Утроба
Конец света, как мы уже отмечали, невозможен без уничтожения «врага». В «Чевенгуре» новые хозяева жизни ликвидировали всякую остаточную сволочь — мелкую буржуазию, служащих, интеллигенцию. В «Котловане» ликвидируется кулачество (как класс). Но как разобраться — кто же кулак? В 1921 все было предельно ясно — были «мы» (одиннадцать пролетариев) и «они» (все остальные). «Своих» надо было любить, а «чужих» — уничтожать. Но в 1929 все стало гораздо сложнее. Теоретически должны были найтись «правильные» (беднейшие) крестьяне — союзники и попутчики. Но никак не избавиться от ощущения, что в повести борьба ведется со всем крестьянством (как классом), что все селяне уже заранее отнесены к «деревенским пням капитализма»387.
Впрочем, «отбор» кулаков (для последующего уничтожения) все же проводится. Вначале рабочие даже пытаются найти рациональные критерии для кулацкой идентификации. Например, такой (причем верный «на все сто процентов») — кулак должен быть полураздет и оборван. Ведь «одежду всегда отбирают, когда людей не жалко, чтоб она осталась»388. Но рациональности не место на светопреставлении, и она быстро уступает место классовому чутью («ты чуешь классы, как животное»389). Людей снова взвешивают на чертовых весах и делят в соответствии с расслоечной ведомостью. Кулаков сплавляют на плоту в море390 — по темной, мертвой воде. Причем плот они в лучших евангельских традициях спускают на воду сами. Сплав в море означает — в смерть.
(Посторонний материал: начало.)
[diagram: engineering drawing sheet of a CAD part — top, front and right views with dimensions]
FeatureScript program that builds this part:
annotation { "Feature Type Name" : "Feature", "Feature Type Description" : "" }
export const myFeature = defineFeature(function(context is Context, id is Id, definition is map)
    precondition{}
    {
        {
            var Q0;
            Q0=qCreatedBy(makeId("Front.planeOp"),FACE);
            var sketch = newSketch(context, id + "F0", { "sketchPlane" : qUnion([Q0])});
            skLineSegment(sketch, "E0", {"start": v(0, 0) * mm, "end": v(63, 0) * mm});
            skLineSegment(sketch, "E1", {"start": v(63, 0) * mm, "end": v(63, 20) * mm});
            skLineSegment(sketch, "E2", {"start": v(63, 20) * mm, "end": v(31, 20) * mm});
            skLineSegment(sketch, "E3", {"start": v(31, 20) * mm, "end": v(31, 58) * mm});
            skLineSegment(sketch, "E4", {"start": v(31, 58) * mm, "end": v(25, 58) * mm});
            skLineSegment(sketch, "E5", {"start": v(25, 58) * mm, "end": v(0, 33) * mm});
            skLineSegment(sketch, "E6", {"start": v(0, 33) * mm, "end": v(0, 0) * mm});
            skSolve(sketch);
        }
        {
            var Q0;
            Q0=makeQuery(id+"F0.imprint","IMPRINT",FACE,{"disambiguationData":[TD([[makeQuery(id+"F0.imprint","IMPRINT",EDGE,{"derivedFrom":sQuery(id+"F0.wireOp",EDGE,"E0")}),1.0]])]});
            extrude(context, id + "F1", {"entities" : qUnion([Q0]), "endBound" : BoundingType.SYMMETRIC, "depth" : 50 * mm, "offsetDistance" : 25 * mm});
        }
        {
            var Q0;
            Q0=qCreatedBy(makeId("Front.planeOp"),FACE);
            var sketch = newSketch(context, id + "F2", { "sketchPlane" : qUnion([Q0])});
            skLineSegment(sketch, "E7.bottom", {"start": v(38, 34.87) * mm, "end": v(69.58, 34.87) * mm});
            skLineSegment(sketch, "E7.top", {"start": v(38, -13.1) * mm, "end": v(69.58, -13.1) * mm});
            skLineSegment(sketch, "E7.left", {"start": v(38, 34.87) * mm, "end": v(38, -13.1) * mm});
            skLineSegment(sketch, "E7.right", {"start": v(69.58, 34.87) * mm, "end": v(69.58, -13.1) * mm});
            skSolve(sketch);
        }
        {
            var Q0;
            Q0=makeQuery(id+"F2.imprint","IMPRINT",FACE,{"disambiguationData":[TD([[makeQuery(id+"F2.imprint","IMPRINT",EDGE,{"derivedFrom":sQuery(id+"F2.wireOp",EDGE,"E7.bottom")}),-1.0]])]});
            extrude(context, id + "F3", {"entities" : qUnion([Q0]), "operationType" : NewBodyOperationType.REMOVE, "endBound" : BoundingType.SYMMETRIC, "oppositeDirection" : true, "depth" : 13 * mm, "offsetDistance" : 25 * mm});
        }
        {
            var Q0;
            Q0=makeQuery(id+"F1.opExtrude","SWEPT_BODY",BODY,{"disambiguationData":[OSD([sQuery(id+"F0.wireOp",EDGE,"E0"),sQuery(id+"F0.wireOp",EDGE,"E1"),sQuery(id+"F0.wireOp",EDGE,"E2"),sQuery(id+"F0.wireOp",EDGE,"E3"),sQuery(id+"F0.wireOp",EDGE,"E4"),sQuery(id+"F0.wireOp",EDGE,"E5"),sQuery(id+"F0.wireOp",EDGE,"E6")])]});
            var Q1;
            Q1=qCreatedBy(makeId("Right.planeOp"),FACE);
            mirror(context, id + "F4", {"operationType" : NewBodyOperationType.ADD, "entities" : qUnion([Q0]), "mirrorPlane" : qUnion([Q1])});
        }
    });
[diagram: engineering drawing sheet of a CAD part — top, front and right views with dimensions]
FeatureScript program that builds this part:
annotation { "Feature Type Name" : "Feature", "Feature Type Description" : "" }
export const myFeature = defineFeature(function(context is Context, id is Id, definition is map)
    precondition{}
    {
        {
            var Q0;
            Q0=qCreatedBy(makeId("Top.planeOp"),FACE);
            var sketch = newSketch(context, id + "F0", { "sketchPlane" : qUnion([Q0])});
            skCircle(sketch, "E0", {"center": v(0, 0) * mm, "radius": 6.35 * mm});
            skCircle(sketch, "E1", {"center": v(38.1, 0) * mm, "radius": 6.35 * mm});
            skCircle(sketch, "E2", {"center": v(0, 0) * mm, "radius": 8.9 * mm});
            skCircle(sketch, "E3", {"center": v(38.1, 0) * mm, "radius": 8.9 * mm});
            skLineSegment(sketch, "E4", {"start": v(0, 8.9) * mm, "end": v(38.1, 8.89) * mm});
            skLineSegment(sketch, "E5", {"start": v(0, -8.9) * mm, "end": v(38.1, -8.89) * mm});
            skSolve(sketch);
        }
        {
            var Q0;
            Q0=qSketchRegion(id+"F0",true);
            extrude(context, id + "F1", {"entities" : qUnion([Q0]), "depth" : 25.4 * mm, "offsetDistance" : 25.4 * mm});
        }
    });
Символизирует ли море также и материнскую утробу? Обещает ли смерть новое рождение? Ведь мы помним: «Воды связаны с представлением о зародышах, ростках, скрытых возможностях и возрождении… Вода — это носитель зародышей жизни»391. В «Котловане» это не очевидно; но в «Чевенгуре» смерть и рождение представлены как вехи непрерывного цикла, как вечное возвращение. Смерть наставника описывается в хорошо знакомых нам символах.
Вода над ним уже смеркалась... Наставник вспомнил, где он видел эту тихую горячую тьму: это просто теснота внутри его матери, и он снова всовывается меж ее расставленными костями, но не может пролезть от своего слишком большого старого роста392.
И почти теми же словами описано рождение свыше в третьей главе Евангелия от Иоанна:
4. Никодим говорит Ему: как может человек родиться, будучи стар? неужели может он в другой раз войти в утробу матери своей и родиться?
5. Иисус отвечал: истинно, истинно говорю тебе, если кто не родится от воды и Духа, не может войти в Царствие Божие.
6. Рожденное от плоти есть плоть, а рожденное от Духа есть дух.
7. Не удивляйся тому, что Я сказал тебе: должно вам родиться свыше.
Аналогичным образом (в «Ху-мин-кин») и «Будда в великом милосердии раскрывает метод работы огня и учит людей проникать заново в материнское лоно, чтобы воссоздать свою природу». Ту же мысль мы можем найти и у Парацельса: «тот, кто хочет войти в Царство Божье, должен вначале войти своим телом в свою мать и там умереть». Здесь мы вновь возвращаемся к проблеме, поднятой нами в первом блоке. Наиболее четко она была сформулирована Юнгом: «одним из наипростейших путей [для возрождения] было бы оплодотворение матери и торжественное порождение себя самого»393 — естественно, из ее тела. Но, как отмечал Юнг далее, инцестуозный запрет практически всегда маскирует образ матери, подменяя его подходящим замещающим образом. Откровенная символика возвращения в материнскую утробу (regressus ad uterum) свойственна лишь самым «мифическим» текстам. Таким, как Евангелие — или «Чевенгур»394.